▸ **FRAGMENTO DEL DOCUMENTO**
——————

Venezuela se enorgullece de su guerra de independencia porque es la única donde enfrentó victoriosamente a una potencia extranjera, todas las demás guerras que ha padecido han sido civiles, fratricidas. Las guerras malas, si seguimos el pensamiento de Gallegos. ¿No es eso lo propio del Quinto Círculo, el ciego combate de los iracundos entre sí? Demás está decir que la propia guerra de independencia tuvo más características de guerra civil que de conflagración contra otra nación.

“Nunca como entonces se vio claro lo que Rojas diría luego al trazar la figura de Boves, de que la guerra a muerte había sido principalmente la de unos venezolanos contra otros, o sea de los venezolanos realistas contra los venezolanos republicanos.” (E. B. Núñez. Arístides Rojas).

Conrad, describiendo a un general de Sulaco, un puerto caribeño de ficción, que bien pudiera ser Puerto Cabello, en su novela Nostromo, dice: “[…] el llanero, que parecía haber adquirido, sin saber cómo, su buen humor de soldado aguerrido, su conocimiento del mundo, y sus modales propios del puesto que ocupaba, en medio de las feroces peleas con sus compatriotas.” (Cursivas nuestras).

——————

▸ **INFORMACIÓN PROPORCIONADA**

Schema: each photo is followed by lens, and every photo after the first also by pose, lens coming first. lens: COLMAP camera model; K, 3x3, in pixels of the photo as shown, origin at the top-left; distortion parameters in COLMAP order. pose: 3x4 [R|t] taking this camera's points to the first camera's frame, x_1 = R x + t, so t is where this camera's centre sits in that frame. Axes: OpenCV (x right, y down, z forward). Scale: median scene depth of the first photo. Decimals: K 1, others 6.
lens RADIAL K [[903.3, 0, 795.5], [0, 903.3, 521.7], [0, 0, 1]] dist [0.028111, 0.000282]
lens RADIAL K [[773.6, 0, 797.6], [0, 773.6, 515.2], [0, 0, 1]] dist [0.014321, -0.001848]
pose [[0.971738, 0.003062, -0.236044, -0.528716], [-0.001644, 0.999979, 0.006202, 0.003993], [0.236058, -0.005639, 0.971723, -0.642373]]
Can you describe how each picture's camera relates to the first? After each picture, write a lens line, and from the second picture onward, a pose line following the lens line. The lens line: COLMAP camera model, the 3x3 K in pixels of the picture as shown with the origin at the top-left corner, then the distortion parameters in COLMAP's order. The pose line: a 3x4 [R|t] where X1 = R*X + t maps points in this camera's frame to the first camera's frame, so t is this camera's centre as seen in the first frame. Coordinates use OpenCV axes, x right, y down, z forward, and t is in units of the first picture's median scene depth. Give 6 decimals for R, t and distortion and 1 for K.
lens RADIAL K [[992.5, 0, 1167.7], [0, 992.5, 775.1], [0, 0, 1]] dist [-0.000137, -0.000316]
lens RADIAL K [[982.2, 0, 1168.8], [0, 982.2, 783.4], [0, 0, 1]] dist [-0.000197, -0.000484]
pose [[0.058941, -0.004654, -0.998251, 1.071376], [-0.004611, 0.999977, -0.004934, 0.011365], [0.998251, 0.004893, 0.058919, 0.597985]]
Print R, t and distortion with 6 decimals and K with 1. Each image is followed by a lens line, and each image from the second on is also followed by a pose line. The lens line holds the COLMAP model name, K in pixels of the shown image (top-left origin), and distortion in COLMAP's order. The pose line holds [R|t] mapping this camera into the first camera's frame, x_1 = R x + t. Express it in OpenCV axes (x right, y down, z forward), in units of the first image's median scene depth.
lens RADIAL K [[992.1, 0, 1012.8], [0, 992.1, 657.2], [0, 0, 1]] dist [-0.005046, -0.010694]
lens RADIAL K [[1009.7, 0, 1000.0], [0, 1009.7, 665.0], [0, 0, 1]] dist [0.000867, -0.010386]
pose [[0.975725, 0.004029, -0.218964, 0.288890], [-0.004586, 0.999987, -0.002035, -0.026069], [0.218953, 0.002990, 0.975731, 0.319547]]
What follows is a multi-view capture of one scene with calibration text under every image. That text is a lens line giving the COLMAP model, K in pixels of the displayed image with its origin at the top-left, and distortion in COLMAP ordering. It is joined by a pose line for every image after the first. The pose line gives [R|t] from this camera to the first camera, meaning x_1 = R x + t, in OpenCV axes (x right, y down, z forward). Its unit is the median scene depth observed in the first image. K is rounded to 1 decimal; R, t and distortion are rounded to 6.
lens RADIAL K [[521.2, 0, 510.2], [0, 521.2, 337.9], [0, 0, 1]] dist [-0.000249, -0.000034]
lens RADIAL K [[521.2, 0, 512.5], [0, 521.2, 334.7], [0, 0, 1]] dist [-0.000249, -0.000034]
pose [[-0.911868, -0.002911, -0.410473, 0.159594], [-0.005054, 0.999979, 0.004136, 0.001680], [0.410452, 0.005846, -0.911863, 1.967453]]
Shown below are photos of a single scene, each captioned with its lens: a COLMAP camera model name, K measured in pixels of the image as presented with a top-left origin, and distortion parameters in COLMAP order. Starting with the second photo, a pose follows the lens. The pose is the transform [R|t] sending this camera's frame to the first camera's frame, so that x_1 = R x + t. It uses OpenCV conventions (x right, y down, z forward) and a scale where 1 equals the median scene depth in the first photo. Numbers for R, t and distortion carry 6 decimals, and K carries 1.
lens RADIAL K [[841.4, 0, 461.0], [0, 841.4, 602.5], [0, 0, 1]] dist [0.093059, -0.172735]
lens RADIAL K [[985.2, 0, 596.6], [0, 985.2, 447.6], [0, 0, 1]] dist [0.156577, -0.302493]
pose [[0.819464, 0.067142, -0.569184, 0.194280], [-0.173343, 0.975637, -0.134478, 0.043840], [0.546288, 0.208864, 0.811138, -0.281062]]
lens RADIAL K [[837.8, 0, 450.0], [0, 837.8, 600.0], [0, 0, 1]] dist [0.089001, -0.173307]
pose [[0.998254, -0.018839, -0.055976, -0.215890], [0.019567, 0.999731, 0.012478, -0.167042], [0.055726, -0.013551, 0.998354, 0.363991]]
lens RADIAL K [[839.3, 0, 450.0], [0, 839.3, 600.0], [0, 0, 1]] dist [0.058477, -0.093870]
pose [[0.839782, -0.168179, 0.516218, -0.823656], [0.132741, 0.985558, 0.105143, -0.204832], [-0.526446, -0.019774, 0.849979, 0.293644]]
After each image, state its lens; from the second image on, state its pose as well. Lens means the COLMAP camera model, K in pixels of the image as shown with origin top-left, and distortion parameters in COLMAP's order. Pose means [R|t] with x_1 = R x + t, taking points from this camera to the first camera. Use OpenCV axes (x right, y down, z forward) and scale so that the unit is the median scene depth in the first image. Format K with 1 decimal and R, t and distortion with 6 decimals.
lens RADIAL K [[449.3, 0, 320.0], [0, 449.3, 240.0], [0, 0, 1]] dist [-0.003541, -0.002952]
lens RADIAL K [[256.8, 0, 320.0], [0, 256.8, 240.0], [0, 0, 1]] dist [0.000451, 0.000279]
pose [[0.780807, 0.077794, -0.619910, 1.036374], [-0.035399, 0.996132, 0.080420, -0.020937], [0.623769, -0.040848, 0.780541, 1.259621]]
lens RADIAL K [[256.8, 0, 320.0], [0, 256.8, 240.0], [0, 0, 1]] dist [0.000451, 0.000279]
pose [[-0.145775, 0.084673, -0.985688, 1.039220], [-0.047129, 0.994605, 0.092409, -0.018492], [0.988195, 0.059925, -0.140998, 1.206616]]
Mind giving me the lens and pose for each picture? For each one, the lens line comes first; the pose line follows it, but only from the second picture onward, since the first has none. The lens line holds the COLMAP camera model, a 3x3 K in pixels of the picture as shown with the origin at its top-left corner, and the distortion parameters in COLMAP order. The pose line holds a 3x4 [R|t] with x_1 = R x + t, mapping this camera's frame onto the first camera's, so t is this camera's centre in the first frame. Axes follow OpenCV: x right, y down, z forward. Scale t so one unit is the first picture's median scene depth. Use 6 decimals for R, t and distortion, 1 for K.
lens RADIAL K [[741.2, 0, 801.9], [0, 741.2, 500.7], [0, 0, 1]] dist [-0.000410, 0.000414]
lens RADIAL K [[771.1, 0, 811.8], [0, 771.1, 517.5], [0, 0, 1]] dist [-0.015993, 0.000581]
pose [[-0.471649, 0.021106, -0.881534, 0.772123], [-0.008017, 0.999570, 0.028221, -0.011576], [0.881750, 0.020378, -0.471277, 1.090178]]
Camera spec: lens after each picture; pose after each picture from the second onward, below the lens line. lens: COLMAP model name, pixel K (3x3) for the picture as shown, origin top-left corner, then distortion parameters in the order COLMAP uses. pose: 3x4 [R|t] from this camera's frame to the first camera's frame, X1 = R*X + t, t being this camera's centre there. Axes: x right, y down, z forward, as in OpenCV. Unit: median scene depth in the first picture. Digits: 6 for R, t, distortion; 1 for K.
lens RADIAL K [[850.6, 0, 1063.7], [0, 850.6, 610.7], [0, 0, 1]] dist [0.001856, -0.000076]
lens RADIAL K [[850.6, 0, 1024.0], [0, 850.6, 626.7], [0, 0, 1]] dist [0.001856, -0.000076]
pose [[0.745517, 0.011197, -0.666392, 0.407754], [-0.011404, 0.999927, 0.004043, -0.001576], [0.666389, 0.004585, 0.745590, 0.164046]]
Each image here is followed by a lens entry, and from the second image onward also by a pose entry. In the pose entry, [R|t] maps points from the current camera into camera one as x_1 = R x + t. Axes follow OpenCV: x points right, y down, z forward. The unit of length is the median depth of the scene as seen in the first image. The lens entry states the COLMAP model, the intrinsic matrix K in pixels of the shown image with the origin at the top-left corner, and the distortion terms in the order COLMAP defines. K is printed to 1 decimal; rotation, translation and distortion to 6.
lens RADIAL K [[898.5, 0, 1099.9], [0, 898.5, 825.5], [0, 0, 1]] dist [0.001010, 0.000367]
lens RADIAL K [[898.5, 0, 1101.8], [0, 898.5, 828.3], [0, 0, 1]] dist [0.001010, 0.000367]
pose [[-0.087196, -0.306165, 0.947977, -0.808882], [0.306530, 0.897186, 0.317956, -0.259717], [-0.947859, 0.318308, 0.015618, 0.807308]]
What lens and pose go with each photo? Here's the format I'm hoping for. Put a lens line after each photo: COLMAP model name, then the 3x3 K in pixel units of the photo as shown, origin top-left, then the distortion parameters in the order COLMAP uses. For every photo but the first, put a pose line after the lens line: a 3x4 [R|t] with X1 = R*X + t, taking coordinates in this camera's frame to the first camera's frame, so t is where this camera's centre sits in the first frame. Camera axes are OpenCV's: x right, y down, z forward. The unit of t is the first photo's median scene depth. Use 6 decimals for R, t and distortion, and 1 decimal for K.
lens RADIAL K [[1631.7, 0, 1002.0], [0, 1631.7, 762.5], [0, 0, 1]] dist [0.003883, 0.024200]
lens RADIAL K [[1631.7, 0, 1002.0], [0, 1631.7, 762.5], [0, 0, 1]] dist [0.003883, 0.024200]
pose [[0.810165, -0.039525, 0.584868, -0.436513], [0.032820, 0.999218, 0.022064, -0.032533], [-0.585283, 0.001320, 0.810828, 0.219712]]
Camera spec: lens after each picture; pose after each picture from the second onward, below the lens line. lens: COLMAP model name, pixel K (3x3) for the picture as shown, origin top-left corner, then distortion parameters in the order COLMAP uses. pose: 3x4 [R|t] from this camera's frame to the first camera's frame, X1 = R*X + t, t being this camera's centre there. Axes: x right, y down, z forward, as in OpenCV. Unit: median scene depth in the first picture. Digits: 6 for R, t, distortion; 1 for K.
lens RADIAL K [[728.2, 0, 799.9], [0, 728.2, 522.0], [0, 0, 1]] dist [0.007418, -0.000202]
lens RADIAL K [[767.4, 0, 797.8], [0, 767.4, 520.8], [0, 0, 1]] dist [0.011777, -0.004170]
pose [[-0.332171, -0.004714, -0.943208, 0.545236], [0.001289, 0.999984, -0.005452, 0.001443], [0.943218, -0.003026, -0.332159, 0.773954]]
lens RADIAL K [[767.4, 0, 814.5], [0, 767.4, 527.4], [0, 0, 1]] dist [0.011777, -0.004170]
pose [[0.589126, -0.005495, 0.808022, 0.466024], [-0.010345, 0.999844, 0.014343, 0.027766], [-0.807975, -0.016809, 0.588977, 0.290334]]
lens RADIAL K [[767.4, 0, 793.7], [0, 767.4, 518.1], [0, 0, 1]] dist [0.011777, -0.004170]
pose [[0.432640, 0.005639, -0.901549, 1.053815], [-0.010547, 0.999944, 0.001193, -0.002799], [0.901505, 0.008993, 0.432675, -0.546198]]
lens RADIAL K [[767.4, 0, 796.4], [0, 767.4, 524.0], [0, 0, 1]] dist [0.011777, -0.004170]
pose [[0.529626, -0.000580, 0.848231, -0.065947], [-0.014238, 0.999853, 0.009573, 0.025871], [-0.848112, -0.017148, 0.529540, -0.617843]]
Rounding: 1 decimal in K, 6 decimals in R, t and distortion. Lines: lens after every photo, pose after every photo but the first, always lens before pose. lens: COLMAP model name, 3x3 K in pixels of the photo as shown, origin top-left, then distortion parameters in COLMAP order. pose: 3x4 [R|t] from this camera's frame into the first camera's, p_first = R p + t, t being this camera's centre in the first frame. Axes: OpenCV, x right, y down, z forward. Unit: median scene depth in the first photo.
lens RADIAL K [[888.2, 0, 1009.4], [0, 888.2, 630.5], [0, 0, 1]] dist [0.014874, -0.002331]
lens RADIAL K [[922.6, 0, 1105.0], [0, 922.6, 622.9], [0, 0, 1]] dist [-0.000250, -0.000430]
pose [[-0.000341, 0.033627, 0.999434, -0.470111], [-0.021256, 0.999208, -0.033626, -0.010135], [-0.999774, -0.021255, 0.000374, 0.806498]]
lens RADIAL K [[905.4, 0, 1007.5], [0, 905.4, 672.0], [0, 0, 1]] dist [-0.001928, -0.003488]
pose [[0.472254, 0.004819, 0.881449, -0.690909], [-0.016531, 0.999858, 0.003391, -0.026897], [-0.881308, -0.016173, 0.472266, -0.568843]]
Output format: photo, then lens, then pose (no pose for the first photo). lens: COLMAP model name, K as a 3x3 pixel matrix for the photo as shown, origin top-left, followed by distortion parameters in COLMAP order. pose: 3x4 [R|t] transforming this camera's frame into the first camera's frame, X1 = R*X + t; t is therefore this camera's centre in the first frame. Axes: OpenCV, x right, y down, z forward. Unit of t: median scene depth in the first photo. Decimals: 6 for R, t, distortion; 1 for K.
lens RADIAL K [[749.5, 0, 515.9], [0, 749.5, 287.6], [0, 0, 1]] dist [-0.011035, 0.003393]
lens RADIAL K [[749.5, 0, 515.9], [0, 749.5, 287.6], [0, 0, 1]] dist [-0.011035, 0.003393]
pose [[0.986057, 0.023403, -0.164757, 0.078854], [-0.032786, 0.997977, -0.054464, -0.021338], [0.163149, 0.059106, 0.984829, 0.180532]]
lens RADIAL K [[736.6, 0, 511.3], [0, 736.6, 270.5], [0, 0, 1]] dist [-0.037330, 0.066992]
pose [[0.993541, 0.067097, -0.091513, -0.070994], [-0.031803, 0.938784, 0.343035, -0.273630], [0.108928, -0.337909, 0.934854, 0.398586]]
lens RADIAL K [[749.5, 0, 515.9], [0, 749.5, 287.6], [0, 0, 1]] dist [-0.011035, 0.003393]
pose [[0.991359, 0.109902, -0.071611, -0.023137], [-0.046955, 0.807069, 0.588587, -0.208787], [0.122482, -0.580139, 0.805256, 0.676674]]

——————

▸ **LISTA DE ACTIVIDADES**
1. Extrae del fragmento sobre las guerras de Venezuela el pasaje que comienza en "Venezuela se enorgullece" y termina en "contra otra nación.".
2. Indica si cada afirmación concuerda con el fragmento sobre las guerras de Venezuela, respondiendo sí o no y citando las palabras del texto que lo deciden.
(a) Aparte de la de independencia, todas las guerras que ha padecido Venezuela han sido civiles.
(b) Sulaco es un puerto real de la costa venezolana.
(c) La cita de Núñez afirma que la guerra a muerte fue principalmente de venezolanos contra españoles.
3. Traduce al inglés esta oración del fragmento sobre las guerras de Venezuela: «Demás está decir que la propia guerra de independencia tuvo más características de guerra civil que de conflagración contra otra nación.»

▸ **RESPUESTAS ESPERADAS**
1.
Venezuela se enorgullece de su guerra de independencia porque es la única donde enfrentó victoriosamente a una potencia extranjera, todas las demás guerras que ha padecido han sido civiles, fratricidas. Las guerras malas, si seguimos el pensamiento de Gallegos. ¿No es eso lo propio del Quinto Círculo, el ciego combate de los iracundos entre sí? Demás está decir que la propia guerra de independencia tuvo más características de guerra civil que de conflagración contra otra nación.

2.
(a) Sí: «todas las demás guerras que ha padecido han sido civiles, fratricidas».
(b) No: «un puerto caribeño de ficción».
(c) No: «la guerra a muerte había sido principalmente la de unos venezolanos contra otros».

3. Needless to say, the war of independence itself had more the characteristics of a civil war than of a conflagration against another nation.